而做這種事的修道者,江湖上稱他們為邪修。
辰星山……
「辰星山或許有人在用妖怪內丹修煉吧。」天曜道破雁回心頭猜測,聽得雁回不由心底大寒,「若是淩霄知道此事,卻沒有制止,或許是,淩霄也在如此修煉吧。」
「不可能。」雁回下意識的搖頭,「不可能……」
「更有甚者,棲雲真人的死……」
雁回猛地站起身來,瞪向天曜,目帶冷色:「閉嘴。」
四目相接,天曜絲毫沒有退縮:「你自己是知道的,雁回。」他道,「如果這真的是現實,那你也只有接受。」
雁回握緊了拳頭。
她心底不是沒有猜測的,棲雲真人失蹤于兩月前,在她來辰星山之後便消失蹤跡,那時候辰星山在開修道界的大會,那時候也有狐妖的內丹運送進辰星山,以棲雲真人的地位很可能,她會被通知這件事情,而以棲雲真人的性格,她很可能決然反對這樣的事情。
所以……
當雁回再見到她的時候,她遍體生寒,中了霜華術……
雁回甩了甩頭,不忍再想。
「你出去吧。找龍角的事明天再說。」她聲音有些啞。
天曜看著夜色中身形顯得有些單薄的雁回,倏爾便沒了再與她爭辯下去的想法。這個姑娘很聰明,他能想到的事情,她也都能想到。
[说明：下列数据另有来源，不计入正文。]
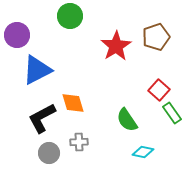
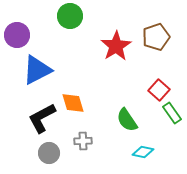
gray cross: moved 4 px right, 1 px up
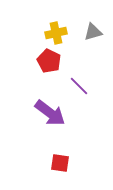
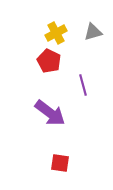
yellow cross: rotated 15 degrees counterclockwise
purple line: moved 4 px right, 1 px up; rotated 30 degrees clockwise
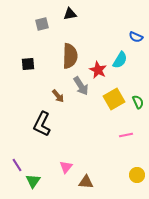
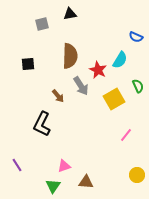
green semicircle: moved 16 px up
pink line: rotated 40 degrees counterclockwise
pink triangle: moved 2 px left, 1 px up; rotated 32 degrees clockwise
green triangle: moved 20 px right, 5 px down
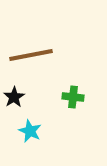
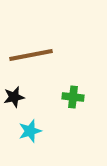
black star: rotated 20 degrees clockwise
cyan star: rotated 30 degrees clockwise
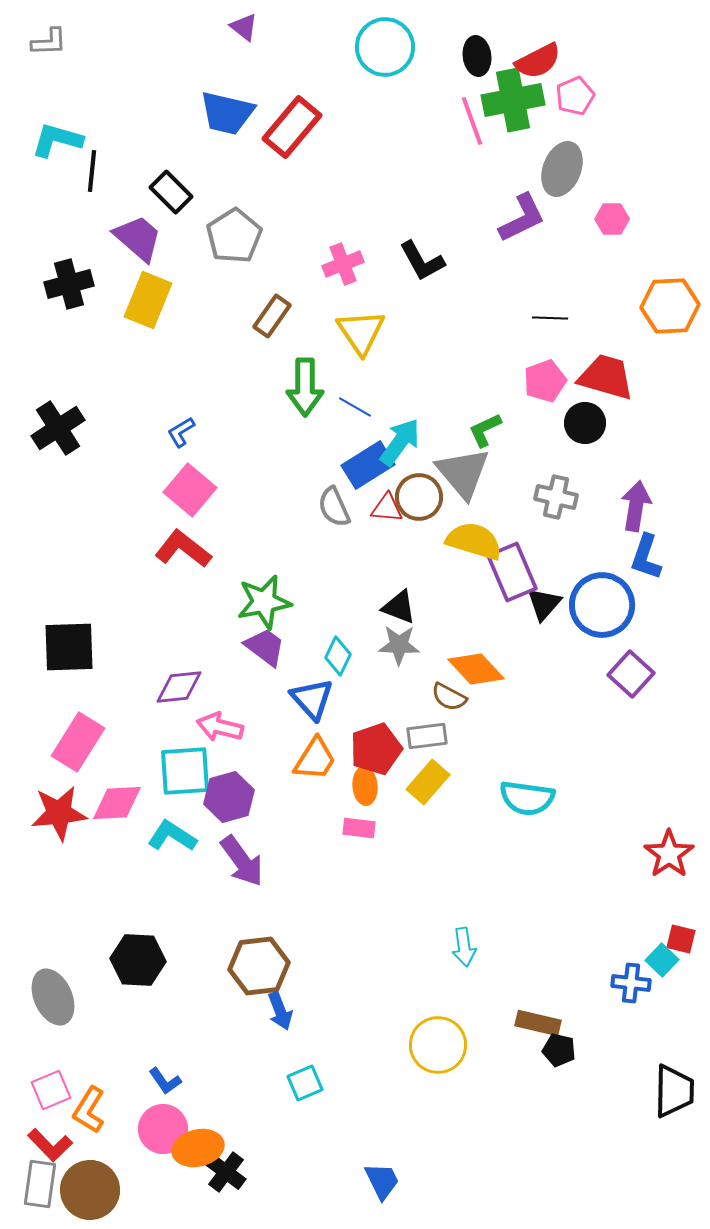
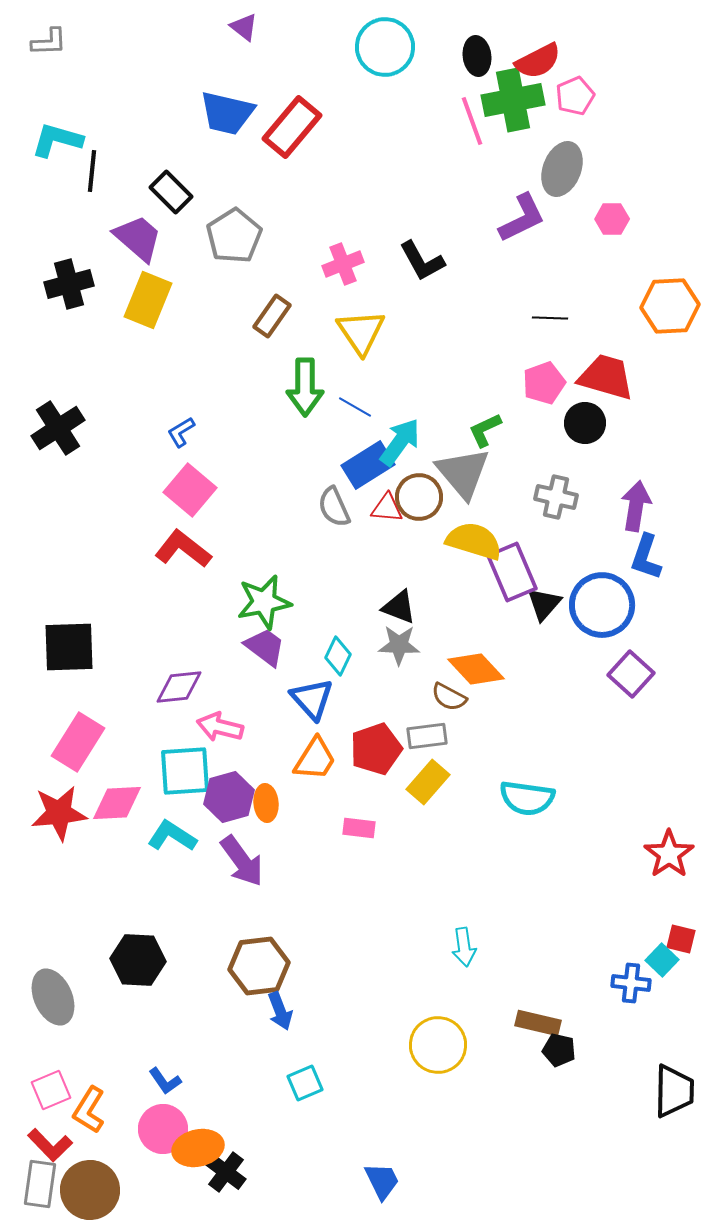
pink pentagon at (545, 381): moved 1 px left, 2 px down
orange ellipse at (365, 786): moved 99 px left, 17 px down
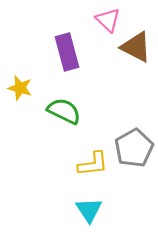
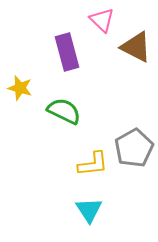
pink triangle: moved 6 px left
天曜比誰都明白,要打破一個人在自己心目中幻想的模樣,那是一件怎樣殘酷的事情,然而有時候現實就是這麼的殘酷。
你所愛的人與你想像中的根本就是兩個模樣。
除了認命接受,再無辦法。因為這個世上或許什麼事都可以經過自己的努力而改變,但他人的心,卻是最難改變的。